Friday January 26, 2007
Shorts: Mideast
Olmert OKs new army head
Ehud Olmert approved the nomination of Maj. Gen. Gaby Ashkenazi as Israeli army chief of staff. The prime minister gave the green light Monday, Jan. 22 in a meeting with Defense Minister Amir Peretz, who named Ashkenazi, the ministry’s director-general, to succeed Lt. Gen. Dan Halutz, who resigned last week as part of the fallout from Israel’s inconclusive 34-day war with Hezbollah in Lebanon last summer.
Earlier Monday, the Movement for Quality Government petitioned the High Court of Justice asserting that a new chief of staff should not be appointed until the Winograd Committee finishes its interim report on the war.

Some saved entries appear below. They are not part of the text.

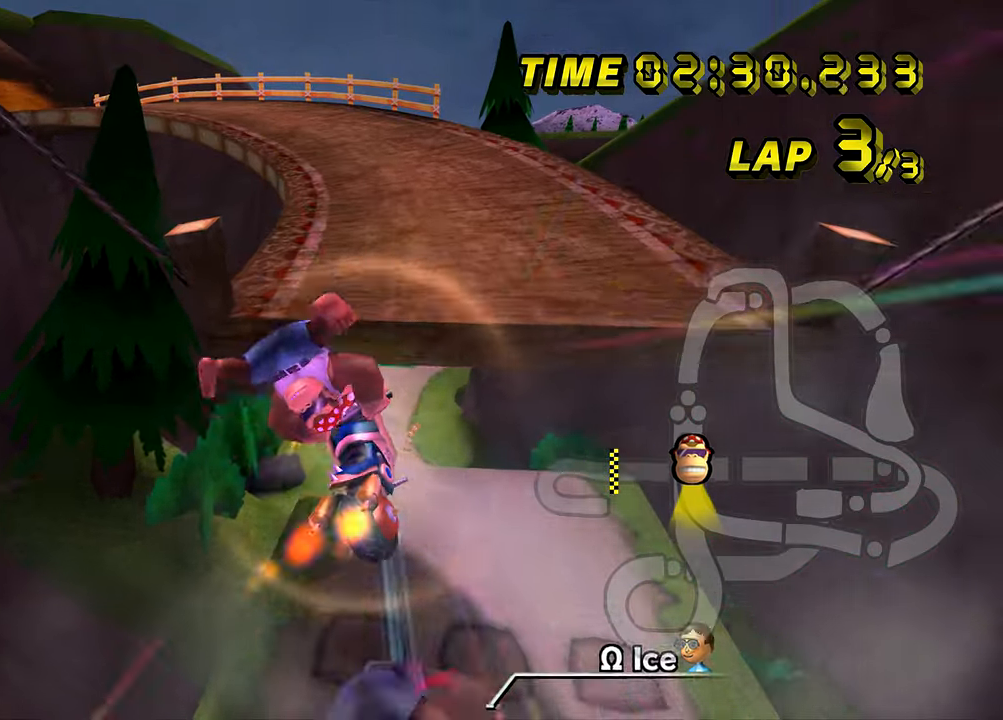
{"buttons": ["A"], "left_stick": "down", "events": [[67, "B", "up"], [84, "left_stick", "center"], [134, "left_stick", "down"]]}
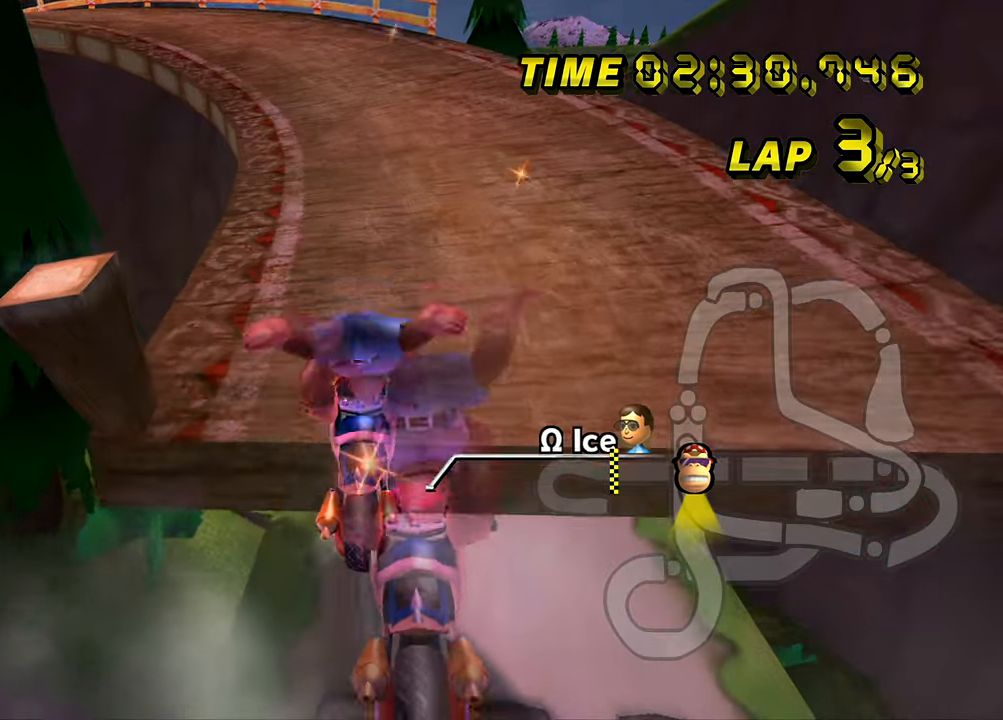
{"buttons": ["A", "B"], "left_stick": "down-left", "events": [[267, "B", "down"], [317, "left_stick", "down-left"]]}
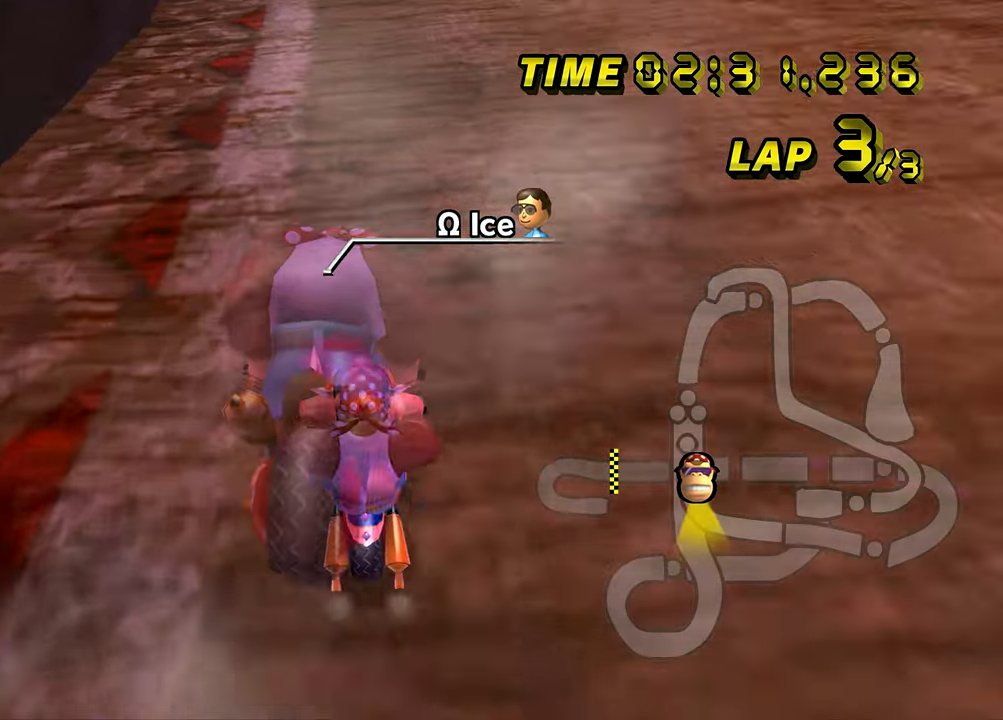
{"buttons": ["A", "B"], "left_stick": "right", "events": [[100, "left_stick", "left"], [284, "left_stick", "center"], [334, "left_stick", "right"]]}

The court instructed Olmert and Peretz to submit a response within four days to justify the timing of the appointment. The recommendation must still be vetted by a judicial committee, followed by a Cabinet vote. — jta
Israel: 2007 ‘decisive’ on Iran
Israel officials have called 2007 the “decisive year” for acting against Iran’s nuclear program.
“The free world has the power to provide a response to the Iranian threat, and that response exists: 2007 is the decisive year,” Deputy Prime Minister Shaul Mofaz told an Israeli security conference Sunday, Jan. 21 after holding strategic talks with visiting U.S. Undersecretary of State Nicholas Burns.
Mofaz said Israel endorses international diplomatic efforts to curb Iran’s nuclear ambitions, but his speech left open the possibility of pre-emptive military action.
Burns said the United States and Israel have the right to self-defense if Iran presses ahead toward attaining nuclear capability, but he was upbeat about a recent U.N. Security Council resolution that placed sanctions on Iran, with the possibility of more if it does not halt uranium enrichment.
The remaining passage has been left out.